The lovely string of fake pearls scattered along the streets of Park Row, and Bruce Wayne, too young, huddled insensate over his parents' bodies. By the time the police arrived, they were long dead, and the blood had soaked into Bruce's pants.
It was a spectacle when Gordon and Pennyworth helped him to his feet, for that was when they thought that the last Wayne had been injured too, blood blooming over his chest and dripping down his arms, and the pictures of Bruce's curse and Alfred Pennyworth were front news for the next week.
What an irony, they whispered, when the news came out, that she would have served him better alive then dead.
What an irony, that Thomas' curse had been twisted so much, in the tragedy, that Bruce's bleeding heart became reality.
It had been hard to get news of the Wayne heir after that; the pictures of him could be constituted as gore, sometimes, with the way blood would seep through any fabric he wore, and no-one in Gotham was truly comfortable with the fact that their city's most prominent figure was now the child that had seen his parents die.

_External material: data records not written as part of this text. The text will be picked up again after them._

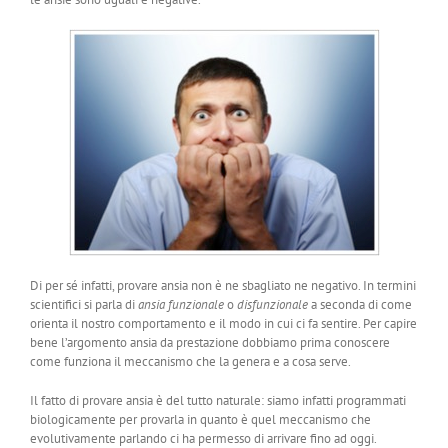
Di per sé infatti, provare ansia non è ne sbagliato ne negativo. In termini
scientifici si parla di
ansia funzionale
o
disfunzionale
a seconda di come
orienta il nostro comportamento e il modo in cui ci fa sentire. Per capire
bene l’argomento ansia da prestazione dobbiamo prima conoscere
come funziona il meccanismo che la genera e a cosa serve.
Il fatto di provare ansia è del tutto naturale: siamo infatti programmati
biologicamente per provarla in quanto è quel meccanismo che
evolutivamente parlando ci ha permesso di arrivare fino ad oggi.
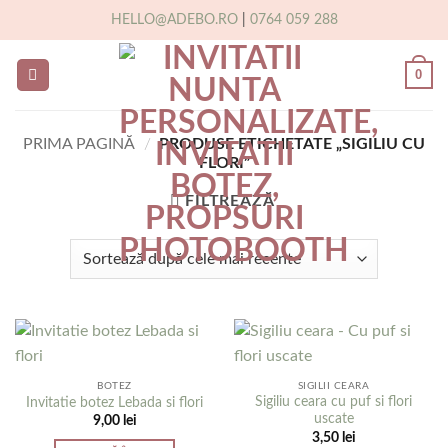
Skip
HELLO@ADEBO.RO
|
0764 059 288
to
content
0
PRIMA PAGINĂ
/
PRODUSE ETICHETATE „SIGILIU CU
FLORI”
FILTREAZĂ
BOTEZ
SIGILII CEARA
Sigiliu ceara cu puf si flori
Invitatie botez Lebada si flori
uscate
9,00
lei
3,50
lei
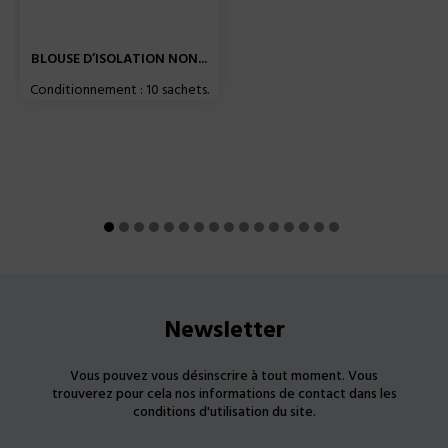
BLOUSE D’ISOLATION NON...
Conditionnement : 10 sachets.
Newsletter
Vous pouvez vous désinscrire à tout moment. Vous
trouverez pour cela nos informations de contact dans les
conditions d'utilisation du site.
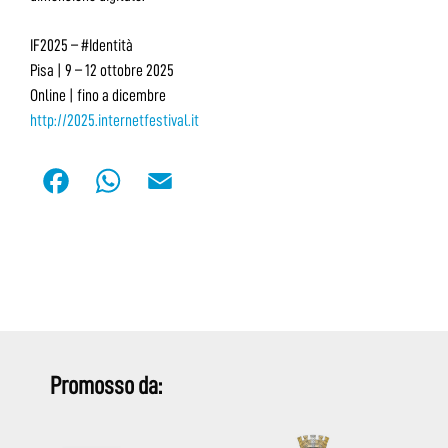
IF2025 – #Identità
Pisa | 9 – 12 ottobre 2025
Online | fino a dicembre
http://2025.internetfestival.it
F
W
E
a
h
m
c
a
a
e
t
i
b
s
l
o
A
o
p
Promosso da:
k
p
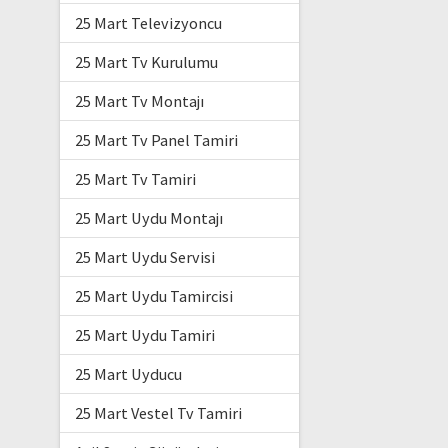
25 Mart Televizyoncu
25 Mart Tv Kurulumu
25 Mart Tv Montajı
25 Mart Tv Panel Tamiri
25 Mart Tv Tamiri
25 Mart Uydu Montajı
25 Mart Uydu Servisi
25 Mart Uydu Tamircisi
25 Mart Uydu Tamiri
25 Mart Uyducu
25 Mart Vestel Tv Tamiri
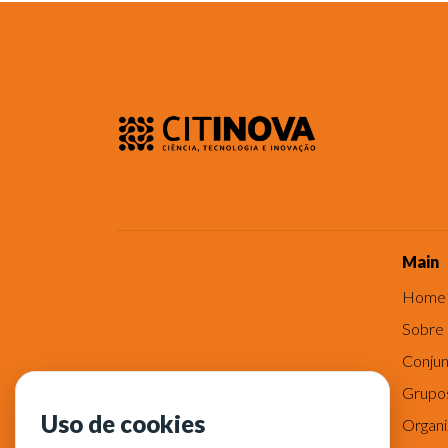
Main
Home
Sobre
Conjun
Grupo
Uso de cookies
Organ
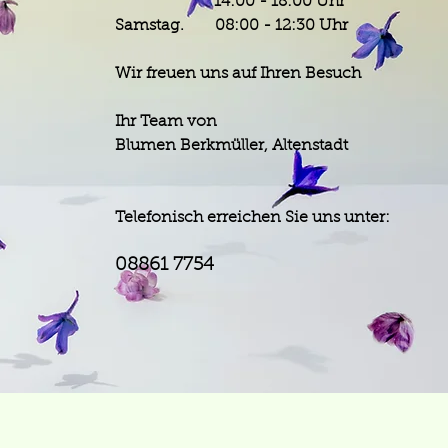
14:00 - 18:00 Uhr
Samstag. 08:00 - 12:30 Uhr
Wir freuen uns auf Ihren Besuch
Ihr Team von
Blumen Berkmüller, Altenstadt
Telefonisch erreichen Sie uns unter:
08861 7754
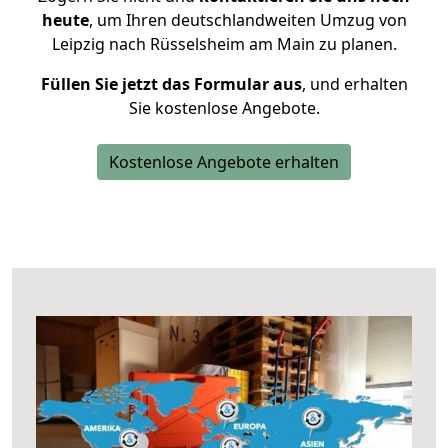
heute
, um Ihren deutschlandweiten Umzug von
Leipzig nach Rüsselsheim am Main zu planen.
Füllen Sie jetzt das Formular aus
, und erhalten
Sie kostenlose Angebote.
Kostenlose Angebote erhalten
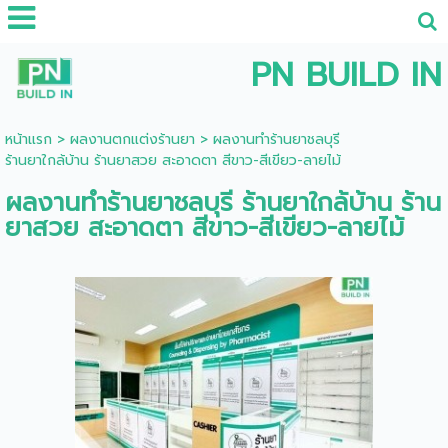
PN BUILD IN
หน้าแรก
>
ผลงานตกแต่งร้านยา
>
ผลงานทำร้านยาชลบุรี
ร้านยาใกล้บ้าน ร้านยาสวย สะอาดตา สีขาว-สีเขียว-ลายไม้
ผลงานทำร้านยาชลบุรี ร้านยาใกล้บ้าน ร้าน
ยาสวย สะอาดตา สีขาว-สีเขียว-ลายไม้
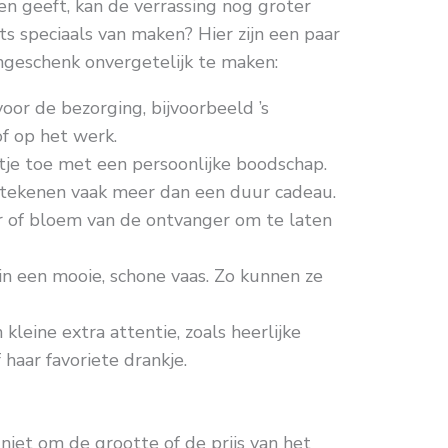
n geeft, kan de verrassing nog groter
ets speciaals van maken? Hier zijn een paar
geschenk onvergetelijk te maken:
or de bezorging, bijvoorbeeld ’s
of op het werk.
je toe met een persoonlijke boodschap.
tekenen vaak meer dan een duur cadeau.
r of bloem van de ontvanger om te laten
n een mooie, schone vaas. Zo kunnen ze
leine extra attentie, zoals heerlijke
f haar favoriete drankje.
 niet om de grootte of de prijs van het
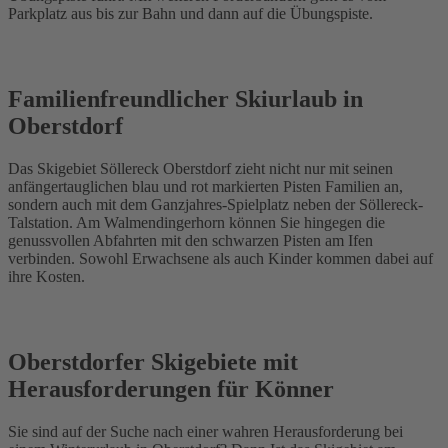
Parkplatz aus bis zur Bahn und dann auf die Übungspiste.
Familienfreundlicher Skiurlaub in
Oberstdorf
Das Skigebiet Söllereck Oberstdorf zieht nicht nur mit seinen
anfängertauglichen blau und rot markierten Pisten Familien an,
sondern auch mit dem Ganzjahres-Spielplatz neben der Söllereck-
Talstation. Am Walmendingerhorn können Sie hingegen die
genussvollen Abfahrten mit den schwarzen Pisten am Ifen
verbinden. Sowohl Erwachsene als auch Kinder kommen dabei auf
ihre Kosten.
Oberstdorfer Skigebiete mit
Herausforderungen für Könner
Sie sind auf der Suche nach einer wahren Herausforderung bei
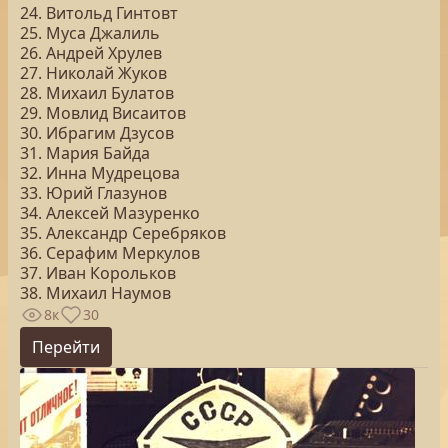
24. Витольд Гинтовт
25. Муса Джалиль
26. Андрей Хрулев
27. Николай Жуков
28. Михаил Булатов
29. Мовлид Висаитов
30. Ибрагим Дзусов
31. Мария Байда
32. Инна Мудрецова
33. Юрий Глазунов
34. Алексей Мазуренко
35. Александр Серебряков
36. Серафим Меркулов
37. Иван Корольков
38. Михаил Наумов
8к
30
Перейти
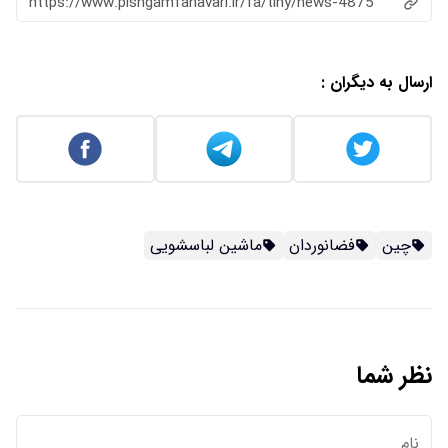
https://www.pishgamfanavari.ir/fa/tiny/news-4875
ارسال به دیگران :
چین
فضانوردان
ماشین لباسشویی
نظر شما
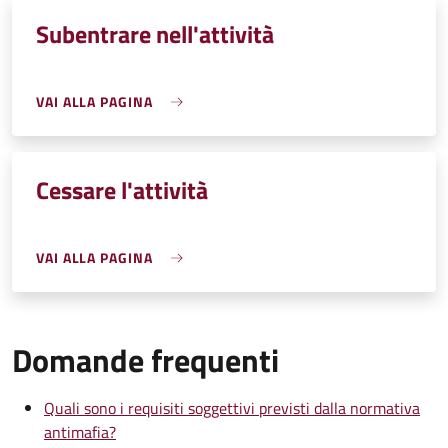
Subentrare nell'attività
VAI ALLA PAGINA
Cessare l'attività
VAI ALLA PAGINA
Domande frequenti
Quali sono i requisiti soggettivi previsti dalla normativa
antimafia?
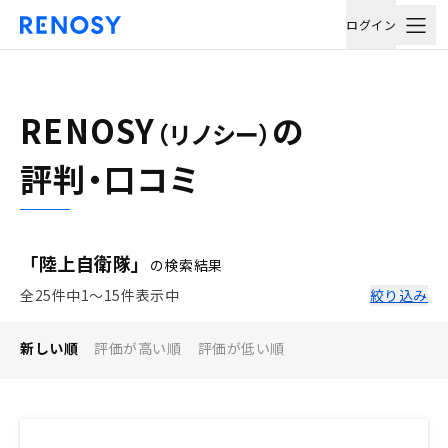
ログイン
RENOSY
の
（リノシー）
評判・口コミ
「陸上自衛隊」
の検索結果
全25件中1〜15件表示中
絞り込み
新しい順
評価が高い順
評価が低い順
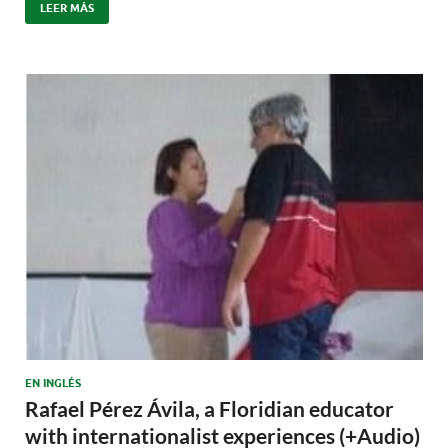
LEER MÁS
EN INGLÉS
Rafael Pérez Ávila, a Floridian educator
with internationalist experiences (+Audio)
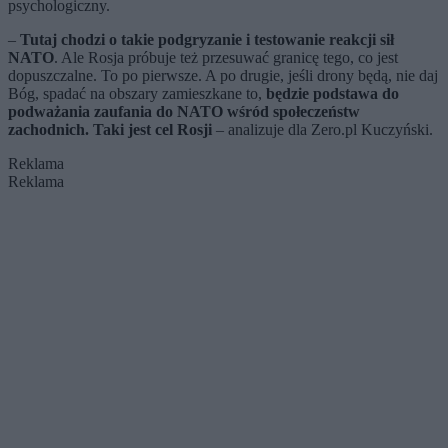
psychologiczny.
–
Tutaj chodzi o takie podgryzanie i testowanie reakcji sił
NATO
. Ale Rosja próbuje też przesuwać granicę tego, co jest
dopuszczalne. To po pierwsze. A po drugie, jeśli drony będą, nie daj
Bóg, spadać na obszary zamieszkane to,
będzie podstawa do
podważania zaufania do NATO wśród społeczeństw
zachodnich. Taki jest cel
Rosji
– analizuje dla Zero.pl Kuczyński.
Reklama
Reklama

They were just curses - but this one felt pointed, felt sad, and while it was never easy to live with a Gotham curse, at least the fridge having teeth was a silly story to share with friends, in comparison to the constant tragedy Bruce Wayne wore.
It was almost a relief when he vanished. Even more so when, upon his return, the bleeding had eased - and Bruce had taken to wearing red undershirts under his suits, well-disguising his bleeding heart.
Alfred Pennyworth never told anyone about the blood trails through Wayne Manor, which had not abated in the intervening years, nor did he talk about what did eventually ease Bruce Wayne's curse.
After all - everyone knew you had to pay the price of your curse, and no Wayne would hold back from serving Gotham.